Begin Document excerpt

Election victories in multiple states last week gave Democrats further encouragement and a reinvigorated sense of purpose.
However, a group of eight Senate moderates broke ranks to cut a deal with Republicans that offers a vote in the upper chamber on health care subsidies, but no floor time in the House and no guarantee of action.
The Republican-controlled chamber passed the package by a vote of 222-209, with Donald Trump’s support largely keeping his party together in the face of vehement opposition from House Democrats.
The vote came eight days after Democrats won several high-profile elections that many in the party thought strengthened their odds of winning an extension of health insurance subsidies, which are due to expire at the end of the year.
Democratic Representative Mikie Sherrill, who last week was elected as New Jersey’s next governor, spoke against the funding bill in her last speech on the US House floor before she resigns from Congress next week, encouraging her colleagues to stand up to Trump’s administration.

End Document excerpt

Given request A:
Decide whether each statement agrees with the passage above on the House funding vote. For each, answer yes or no and quote the words of the passage that decide it.
(i) The House passed the package by a vote of 222-209.
(ii) The deal struck by eight Senate moderates guarantees floor time in the House for health care subsidies.
(iii) Mikie Sherrill was elected last week as New Jersey's next governor.
Given request B: Extend the passage above on the House funding vote, writing what follows its final sentence.

Begin Given information

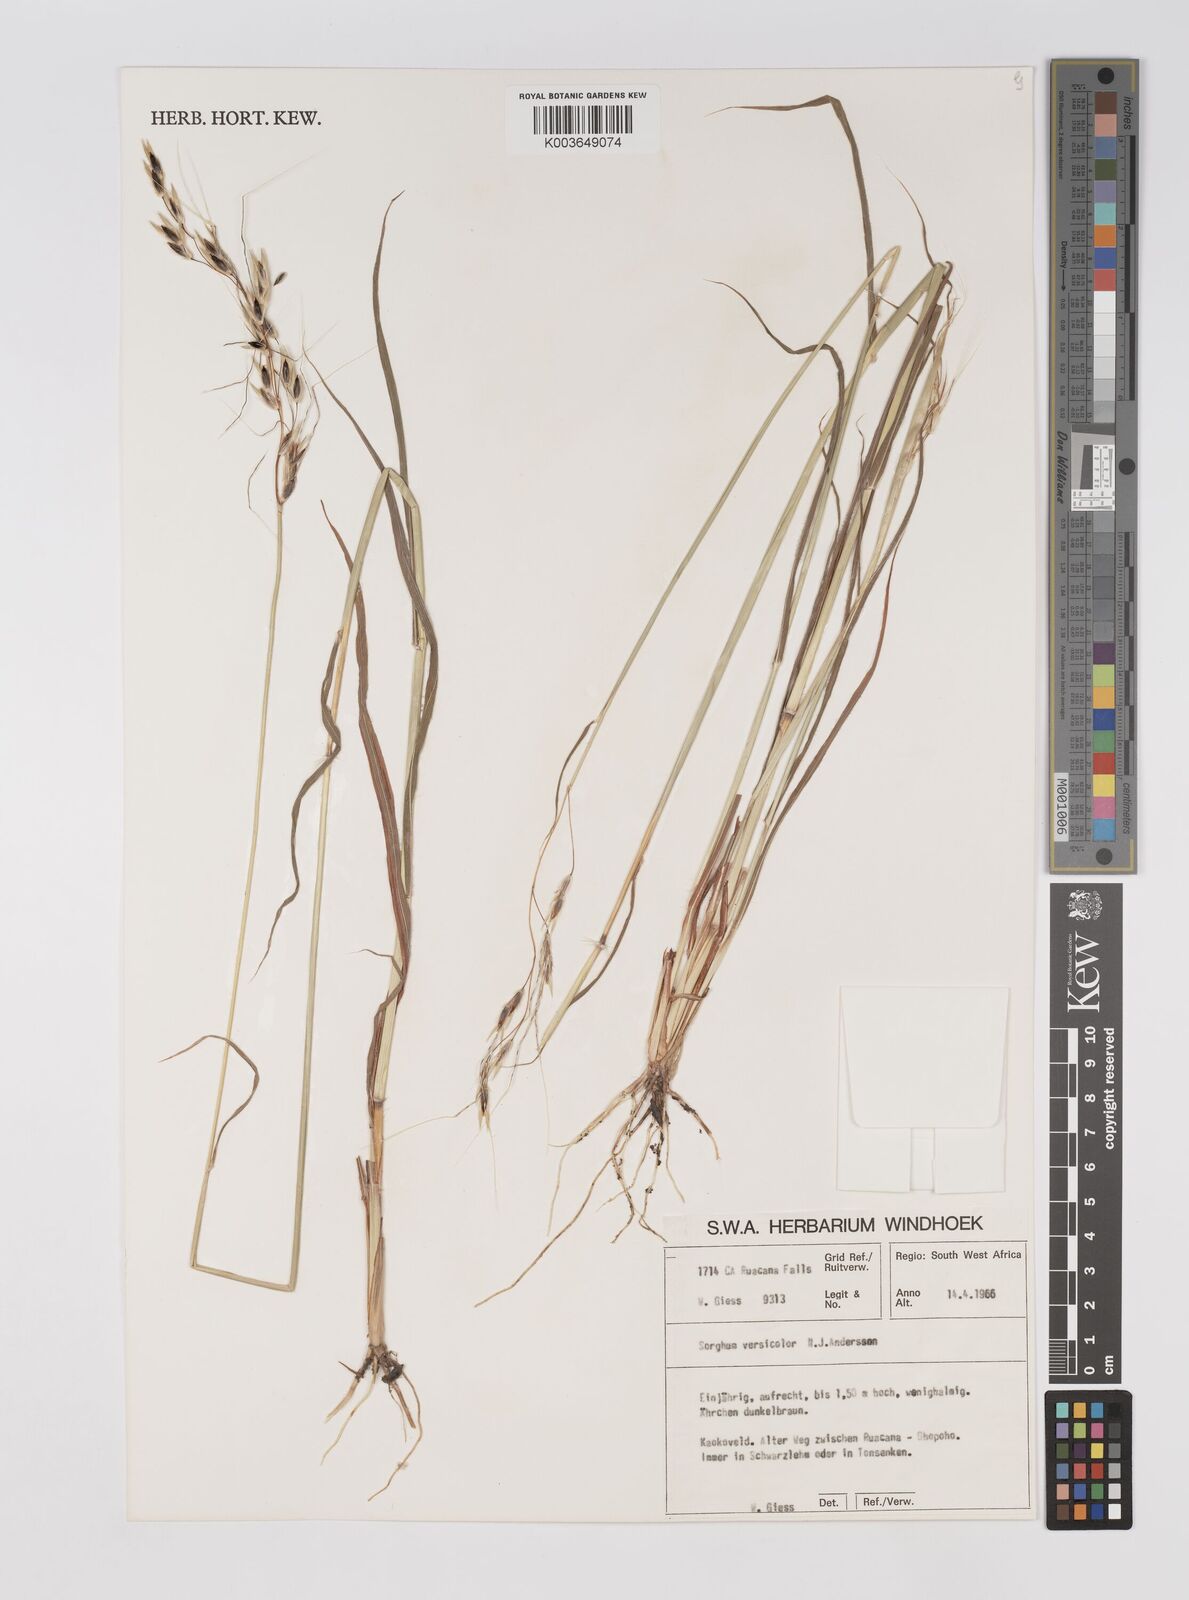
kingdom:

End Given information

Exercise answer A:
(i) Yes: "passed the package by a vote of 222-209"
(ii) No: "no floor time in the House and no guarantee of action"
(iii) Yes: "who last week was elected as New Jersey’s next governor"

Exercise answer B:
“To my colleagues: Do not let this body become a ceremonial red stamp from an administration that takes food away from children and rips away healthcare,” Sherrill said.
“To the country: Stand strong. As we say in the Navy, don’t give up the ship,” she added.
The vote came on the Republican-controlled House’s first day in session since mid-September, a long recess intended to put pressure on Democrats.
The chamber’s return also set the clock ticking on a vote to release all unclassified records related to the late convicted sex offender Jeffrey Epstein, something Johnson and Trump have resisted up to now.